EXERCISE BRIEF
Each line from the one containing "ring pip: (366, 545)" to the end of the records below should be restated word for word; please leave out all other lines.

DATASET ENTRIES
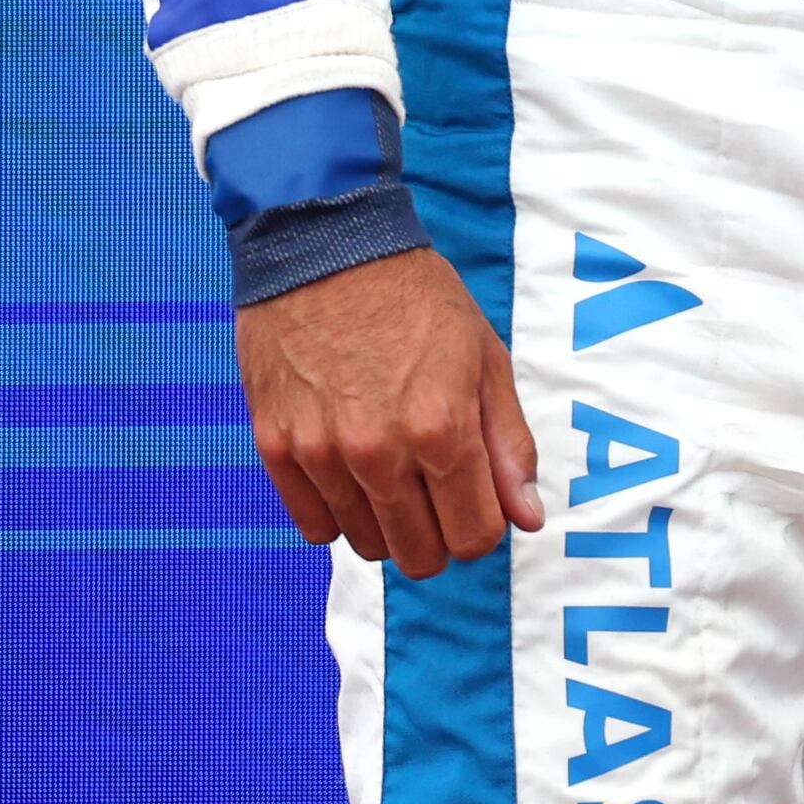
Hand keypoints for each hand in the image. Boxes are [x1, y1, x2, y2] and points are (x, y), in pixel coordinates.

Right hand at [233, 245, 544, 574]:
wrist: (327, 249)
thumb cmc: (417, 300)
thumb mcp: (487, 359)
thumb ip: (509, 445)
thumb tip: (528, 516)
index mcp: (442, 428)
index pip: (475, 536)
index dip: (485, 526)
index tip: (480, 501)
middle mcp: (378, 452)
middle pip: (419, 554)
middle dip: (441, 535)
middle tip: (440, 491)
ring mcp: (321, 454)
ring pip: (366, 545)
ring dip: (389, 525)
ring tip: (397, 471)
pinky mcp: (275, 448)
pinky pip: (313, 526)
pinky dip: (339, 514)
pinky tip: (354, 476)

RESPONSE BELOW
ring pip: (366, 545)
ring dip: (389, 525)
ring tip: (397, 471)
pinky mcp: (275, 448)
pinky pip: (313, 526)
pinky dip: (339, 514)
pinky tip: (354, 476)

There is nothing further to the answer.